Lauren Gallagher, BS
Galveston, Texas
Lauren T. Gallagher, BS1, Rawan Dayah, MD2, Sidra Qureshi, MD1
1University of Texas Medical Branch, Galveston, TX; 2The University of Texas Medical Branch, Galveston, TX
Introduction: Organisms of the Streptococcus anginosus group consists of three distinct streptococcal species: Streptococcus intermedius, Streptococcus constellatus, and Streptococcus anginosus. These organisms are commonly associated with abscesses, but polymicrobial infections in the setting of an immunocompromised patient can infrequently cause bacteremia. Here we report the case of a 37-year-old male with Crohn’s disease who was found to have bacteremia secondary to a perianal abscess due to a co-infection of Streptococcus constellatus and Parvimonas micra.

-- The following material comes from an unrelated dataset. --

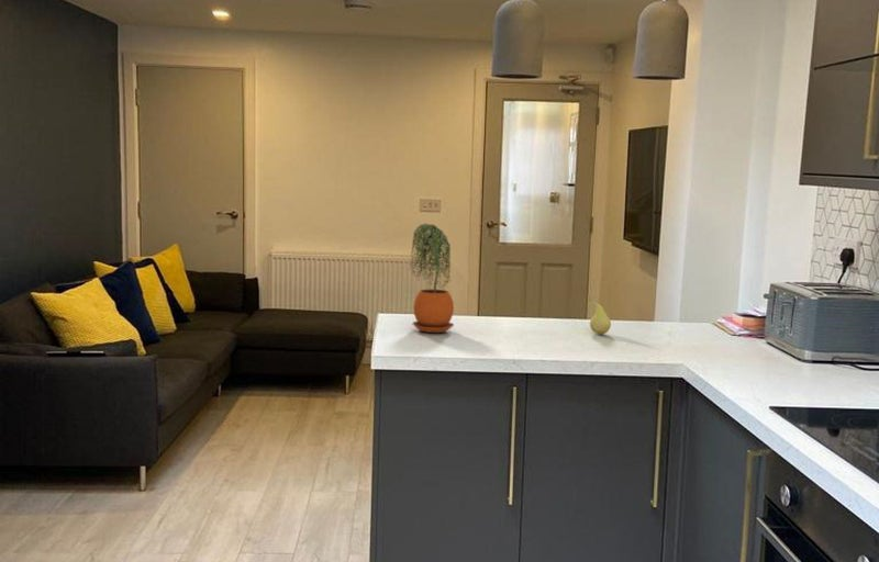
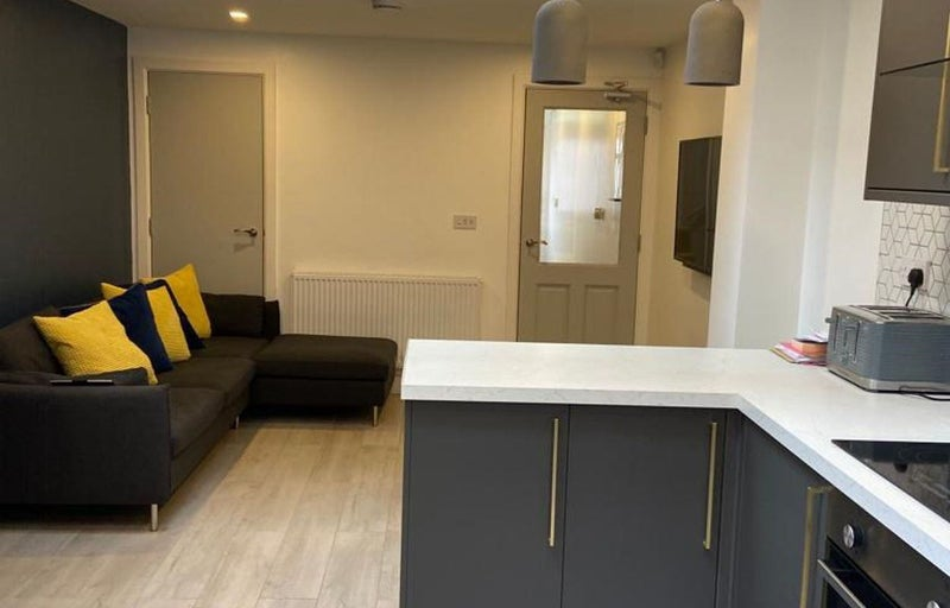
- potted plant [409,222,455,334]
- fruit [588,297,612,335]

Case Description/Methods: A 37-year-old male with Crohn’s disease who presented with fever, leukocytosis and rectal pain was found to have bacteremia due to a polymicrobial infection of Streptococcus constellatus and Parvimonas micra. A CT abdomen and pelvis performed excluded any acute abdominopelvic disease. A MRI was done to determine a source of infection which showed a left perianal abscess measuring 3.2 x 1.6 x 4.7 cm. Our patient underwent an examination under anesthesia with biopsy, anoscopy and surgical drainage with seton placement. He received intravenous antibiotic therapy with Ceftriaxone and Metronidazole for three days and was discharged on a two week course of oral Augmentin after two repeat blood cultures were negative. Patient continues to have the seton drain in place six months from surgery with no complications or reoccurrence of infection.

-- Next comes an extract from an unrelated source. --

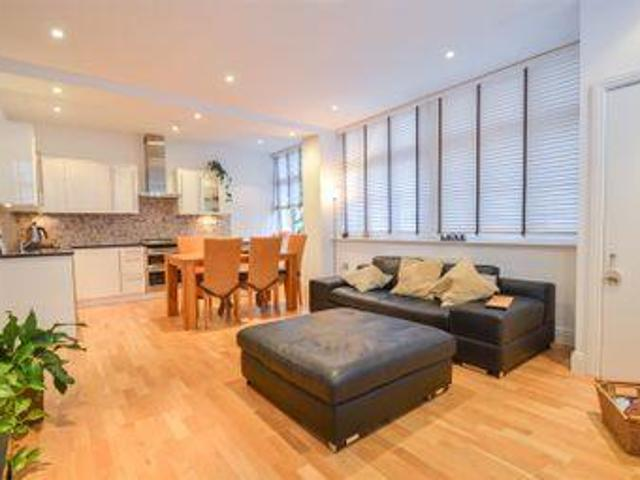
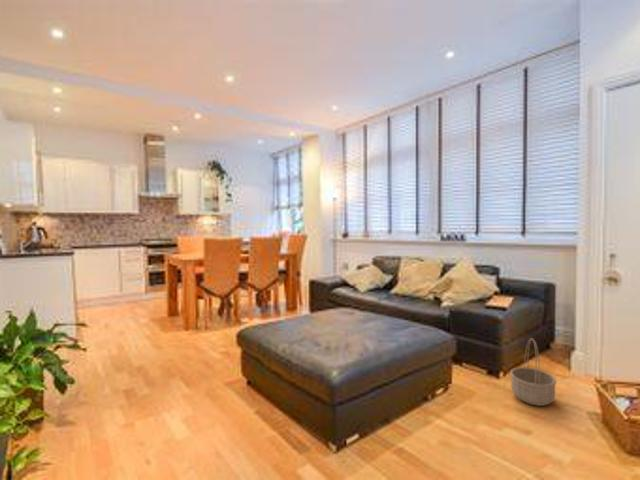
+ basket [509,337,558,407]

Discussion: This case report sheds light on a rarely described pathogen causing bacteremia and provides a comprehensive approach to diagnosis and management. S. constellatus is a common cause of abscesses in the alimentary tract but rarely causes infection in blood. Co-infection with an anaerobe in the setting of an immunocompromised individual such as Crohn's disease increases the likelihood for blood infections. Bacteremia from this group must prompt evaluation for possible intra-abdominal abscess, deep-seated head and neck infection, brain abscess and endocarditis to determine the underlying source of infection. Treatment of infections due to the S. anginosus group consist of abscess drainage and antimicrobial therapy with Ceftriaxone being the preferred agent.
Citation: Lauren T. Gallagher, BS; Rawan Dayah, MD; Sidra Qureshi, MD. P1442 - A RARE CASE OF S. CONSTELLATUS BACTEREMIA SECONDARY TO A PERIANAL ABSCESS IN AN INDIVIDUAL WITH CROHN'S DISEASE. Program No. P1442. ACG 2019 Annual Scientific Meeting Abstracts. San Antonio, Texas: American College of Gastroenterology.